The Fraunhofer IAIS Mining Platform is a Microservice-based system for automatically extracting insights from text, audio, image, and video at scale. A large number of AI-based services for analyzing the different modalities have already been integrated: text documents can be processed with named entity recognition, keyword extraction, topic modeling, or smart keywording services. Speech can be transcribed using the Fraunhofer IAIS Audio Mining solution, and faces can be detected and recognized in both image and video files.
Thanks to its modular structure, additional services can easily be integrated, and AI-based services for object recognition, concept detection, cut and scene detection, and semantic keyframe extraction are currently under development. All services come with readymade models trained on openly available datasets, but it is also possible to train and use customer-specific models, an advantage not offered by other systems so far.
The individual steps for analyzing media files are governed by a workflow component, which makes large-scale insight extraction robust and fail-safe. Explicitly orchestrating the workflow steps also allows to prioritize the analysis of media files depending on urgency. For example, Mining Platform for the daily business of news editors and journalists.

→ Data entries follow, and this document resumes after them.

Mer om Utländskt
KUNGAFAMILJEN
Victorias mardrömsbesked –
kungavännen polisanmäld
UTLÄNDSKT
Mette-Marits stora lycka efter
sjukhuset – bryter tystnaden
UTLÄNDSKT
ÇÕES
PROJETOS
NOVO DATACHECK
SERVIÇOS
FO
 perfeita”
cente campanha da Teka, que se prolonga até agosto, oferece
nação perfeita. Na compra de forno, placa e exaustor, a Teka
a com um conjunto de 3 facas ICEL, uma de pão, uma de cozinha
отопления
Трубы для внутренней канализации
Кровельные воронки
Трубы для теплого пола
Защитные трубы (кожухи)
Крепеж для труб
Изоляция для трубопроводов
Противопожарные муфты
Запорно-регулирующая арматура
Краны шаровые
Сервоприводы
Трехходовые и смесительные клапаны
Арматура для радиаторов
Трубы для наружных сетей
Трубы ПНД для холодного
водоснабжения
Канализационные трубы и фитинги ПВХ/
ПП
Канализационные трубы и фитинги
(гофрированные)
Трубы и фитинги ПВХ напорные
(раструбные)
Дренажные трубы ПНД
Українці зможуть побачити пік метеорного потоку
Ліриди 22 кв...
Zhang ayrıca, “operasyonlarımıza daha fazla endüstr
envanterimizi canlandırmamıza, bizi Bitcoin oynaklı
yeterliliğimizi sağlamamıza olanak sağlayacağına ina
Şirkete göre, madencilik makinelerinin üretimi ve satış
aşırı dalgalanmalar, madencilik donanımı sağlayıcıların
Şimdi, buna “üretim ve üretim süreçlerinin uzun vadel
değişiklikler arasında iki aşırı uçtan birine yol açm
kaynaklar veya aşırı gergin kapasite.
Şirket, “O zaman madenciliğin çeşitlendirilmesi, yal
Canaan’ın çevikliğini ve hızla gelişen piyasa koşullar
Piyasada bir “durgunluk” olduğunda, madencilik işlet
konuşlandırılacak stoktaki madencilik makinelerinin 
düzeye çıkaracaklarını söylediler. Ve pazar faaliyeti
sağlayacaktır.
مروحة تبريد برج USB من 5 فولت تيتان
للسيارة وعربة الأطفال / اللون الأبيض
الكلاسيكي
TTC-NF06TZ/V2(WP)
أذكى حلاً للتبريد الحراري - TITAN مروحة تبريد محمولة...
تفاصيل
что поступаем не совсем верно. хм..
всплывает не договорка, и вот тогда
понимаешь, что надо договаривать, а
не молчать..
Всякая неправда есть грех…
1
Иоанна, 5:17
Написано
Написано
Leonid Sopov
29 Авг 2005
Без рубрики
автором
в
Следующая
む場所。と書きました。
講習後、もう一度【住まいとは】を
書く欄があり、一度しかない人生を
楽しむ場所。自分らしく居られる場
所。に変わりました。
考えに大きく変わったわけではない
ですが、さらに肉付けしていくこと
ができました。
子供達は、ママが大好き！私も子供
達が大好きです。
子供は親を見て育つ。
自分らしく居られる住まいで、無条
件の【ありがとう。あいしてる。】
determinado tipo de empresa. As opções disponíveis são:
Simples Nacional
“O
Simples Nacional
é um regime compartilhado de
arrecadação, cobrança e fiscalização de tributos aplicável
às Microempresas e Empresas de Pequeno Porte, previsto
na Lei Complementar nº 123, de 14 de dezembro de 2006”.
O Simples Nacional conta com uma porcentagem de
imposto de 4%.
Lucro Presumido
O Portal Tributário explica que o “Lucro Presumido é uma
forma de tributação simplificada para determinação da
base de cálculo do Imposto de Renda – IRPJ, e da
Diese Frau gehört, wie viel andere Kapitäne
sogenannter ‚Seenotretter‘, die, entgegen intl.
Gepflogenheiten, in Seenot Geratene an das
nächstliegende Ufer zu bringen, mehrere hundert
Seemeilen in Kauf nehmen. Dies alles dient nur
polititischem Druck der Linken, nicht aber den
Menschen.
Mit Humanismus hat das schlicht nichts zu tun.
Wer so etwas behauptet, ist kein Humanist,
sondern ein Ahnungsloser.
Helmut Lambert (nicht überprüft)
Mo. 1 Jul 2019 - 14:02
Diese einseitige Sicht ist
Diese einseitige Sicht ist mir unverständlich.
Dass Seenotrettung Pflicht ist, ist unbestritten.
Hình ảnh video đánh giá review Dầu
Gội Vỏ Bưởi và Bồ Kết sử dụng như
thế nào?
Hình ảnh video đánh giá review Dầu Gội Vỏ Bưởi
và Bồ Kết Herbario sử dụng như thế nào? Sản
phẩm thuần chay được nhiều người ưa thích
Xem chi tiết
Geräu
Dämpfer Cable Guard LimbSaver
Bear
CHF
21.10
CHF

The workflow component also allows modeling more complex media analysis workflows. For example, a video could be processed using face recognition (and other visual analysis services), while Audio Mining would transcribe its speech content and recognize the speakers. The extracted insights—the persons recognized in the video and the detected speakers—could then be linked together, which would allow to detect when a person is shown in the video while also talking. The transcript could then be further analyzed using text mining services to identify topics, as well as people, places, or institutions that are mentioned.
Future Developments
To focus our developments and to benefit our customers, the Audio Mining components will be integrated into our Mining Platform. As the Mining Platform can be customized to need, such an integrated platform can serve both customers interested in automatic speech recognition services as well as customers in need of a versatile media analysis platform.
The availability of video mining services will facilitate the development of more complex analysis workflows, which allow to comprehensively analyze videos, and combine the generated insights to gain a more extensive and deeper understanding of videos. In the field of speech recognition, we plan to extend our systems to other European languages and support more dialects and accents.